I want to change the name of my business to, “It’s the Muscles” because when it comes to pain and resistance or trouble in the body it starts with muscle adhesions and snowballs down from there.
It’s still amazing to me as a bodyworker that the two most abundant and powerful aspects of the body are not medically understood or treated medically by the healthcare profession. You can’t plant seeds or plants with roots by raking the top of the soil with a hard rake and refusing to use a shovel to dig deeper. You have to know how to use a shovel and understand detailed soil composition.
Our bodies are a garden. Any analogy you can think of that is good for a garden is exactly what your body needs as well. Your garden is SOIL at its foundation. Then it is moisture or water. Those are directly analogous to your muscle and your blood.
If you have a bone or joint that is not functioning properly, it’s caused by a muscle attachment that has a muscle adhesion clamped down on the nerve root next to the bone or disc in the case of the spine. If you have tendonitis or a ligament strain, it’s caused by a muscle adhesion not taken care of where the muscle attaches to the bone. That is ALSO where the tendon and ligament attach to the bone. The remedy is to release the muscle adhesion.
There are many muscles in the thorax. You may assume you’re having an organ pain since all of the organs are in the thorax or the middle body, but it is more likely one of the abdominal or thoracic muscles! It’s pretty squishy in there as I palpate with my hands but I can feel the difference between your organ, muscles, and ribs. It’s a no-brainer. Also, your pain response on the location where I press will tell me a lot. It’s usually the muscles!
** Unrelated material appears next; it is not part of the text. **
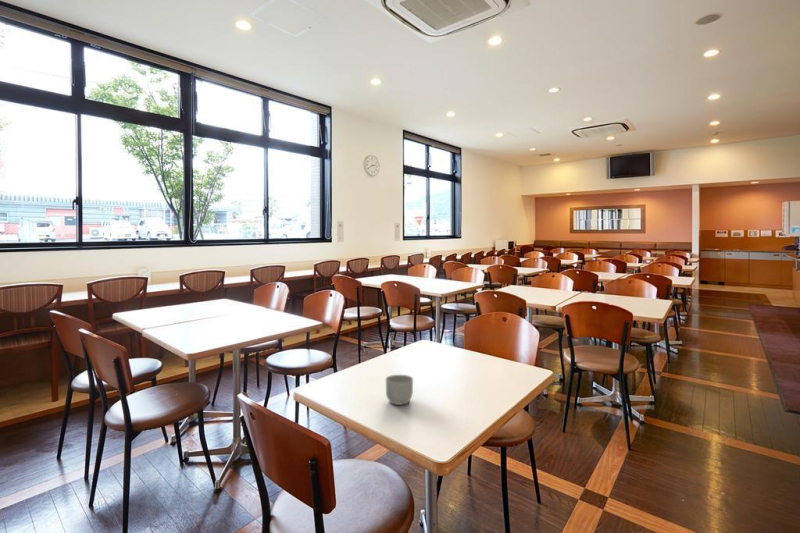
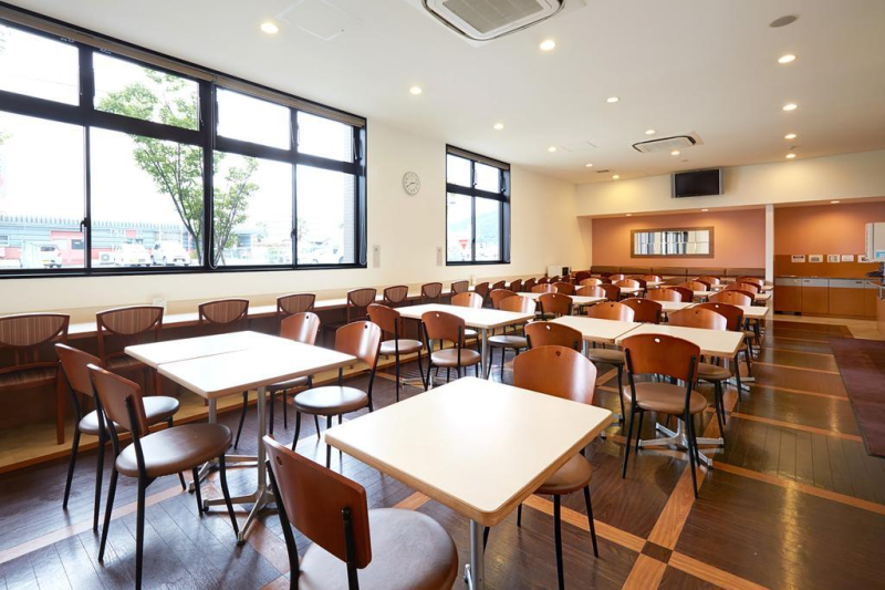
- mug [385,374,414,406]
I have right hip limited ROM so I work on myself. I finally got to do some deep work on two fairly large muscle adhesions in my low back that were appalling that I couldn’t get to before. It’s one thing to work on these on my patients but hits home when I work on it on myself. I went at it, just as I do on them. The next day I could barely walk or move my right leg. The deep work stirs up the trauma to release it and I always let my patients know that they will be sore or limited the day after treatment. Two days later, it feels like I have a new hip joint! Why? Because the sciatic nerve that comes right out of L5 (lumbar vertebrae 5) is very large and goes right down the thigh and leg to the foot. ANYTHING, awry in the low back will affect everything in your lower extremity. The only way the bones and joints can be compromised is if FIRST, the muscles knot up, then the nerves are pinched at the root by the muscles, then the tendons and the ligaments are pinched at the nerve root by the muscle. All of that blood flow is compromised by muscle adhesions and you can’t move your joint properly. It’s all caused by the muscles.
I’m just saying, “It’s the muscles”. The only way to release it is deep work, not superficial first and second layer work. There are four layers of muscle tissue, not two before you get to the bone.